Friday, September 17, 2010

Why Keep Score


Sunday morning, I'm sitting at the Firefly Coffee Shop (in Fort Wayne), as I do most Sundays, talking with friends, reading email and writing blog posts.


Like this one.


My work world involves keeping score.

Yet I wish it didn't sometimes.

As a salesperson of advertising, I have monthly goals and this year has been pretty good for me.

But I'm always aware of the numbers and those sales figures are how we keep score. And my income is tied to that score, in real numbers.

The work I enjoy the most however is when I'm helping others with their marketing and advertising. I guess you would call it helping them increase their score.
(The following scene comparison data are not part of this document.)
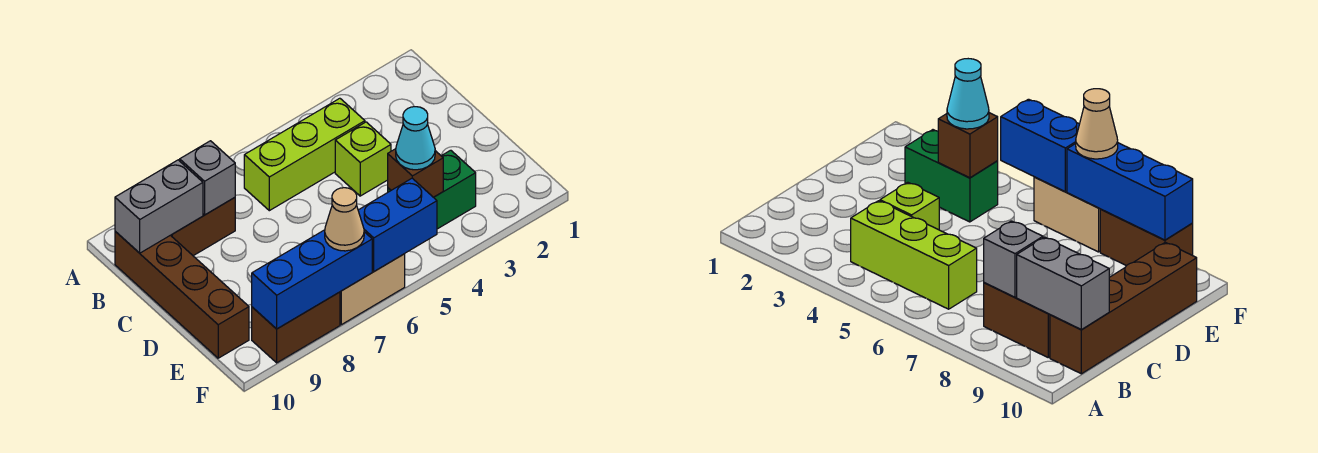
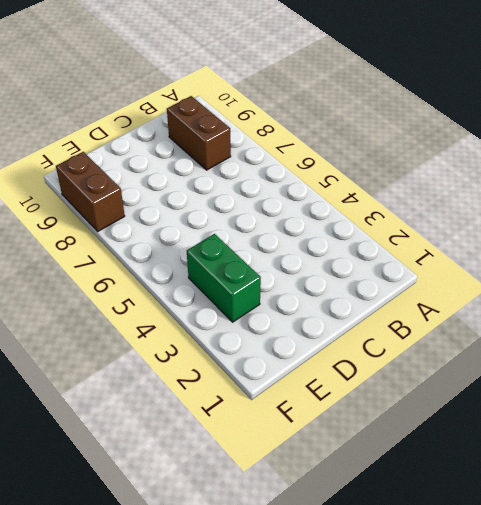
none -> lime 1x3 brick [244,98,365,211]
none -> brown 1x4 brick [115,231,249,358]
none -> lime 1x1 brick [335,122,391,196]

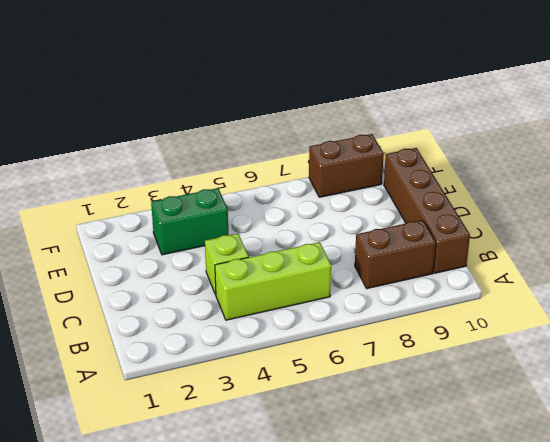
none -> tan 1x2 brick [340,254,405,325]
none -> grey 1x1 brick [180,141,235,215]
none -> grey 1x2 brick [115,160,203,253]

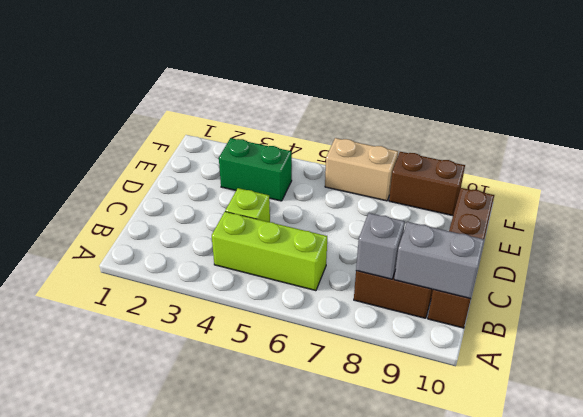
none -> brown 1x1 brick [388,149,443,197]
none -> blue 1x2 brick [358,178,437,271]
none -> blue 1x3 brick [252,230,372,329]

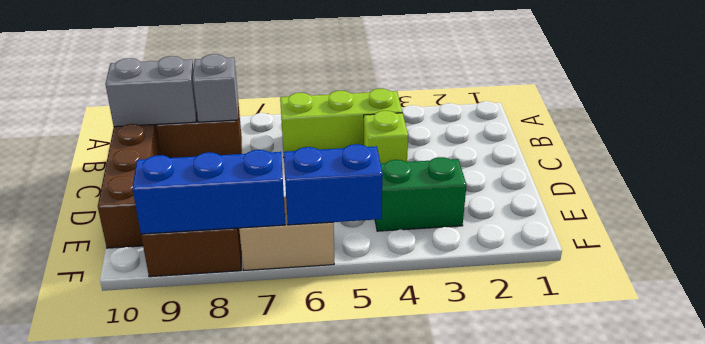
none -> brown 1x1 brick [388,149,443,197]
none -> cyan 1x1 cone [396,107,435,170]
none -> tan 1x1 cone [325,188,364,251]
It's not that I don't care about money, because I do know what it's like not to have enough to meet your obligations.

And it's not that I'm not competitive, because I have an excellent poker face that I use when racing go-karts, playing miniature golf, Frisbee golf, and euchre.

I just enjoy the process of life as much and sometimes more than the outcome.

Which helps me to create work that transcends what most salespeople do.

What inspired this post was the following words from Seth Godin's Blog:

Why jazz is more interesting than bowling

Bowling is all about one number: the final score. And great bowlers come whisker-close to hitting the perfect score regularly. Not enough dimensions for me to be fascinated by, and few people pay money to attend bowling matches.

Jazz is practiced over a thousand or perhaps a million dimensions. It's non-linear and non-predictable, and most of all, it's never perfect.

And yet...

when we get to work, most of us choose to bowl.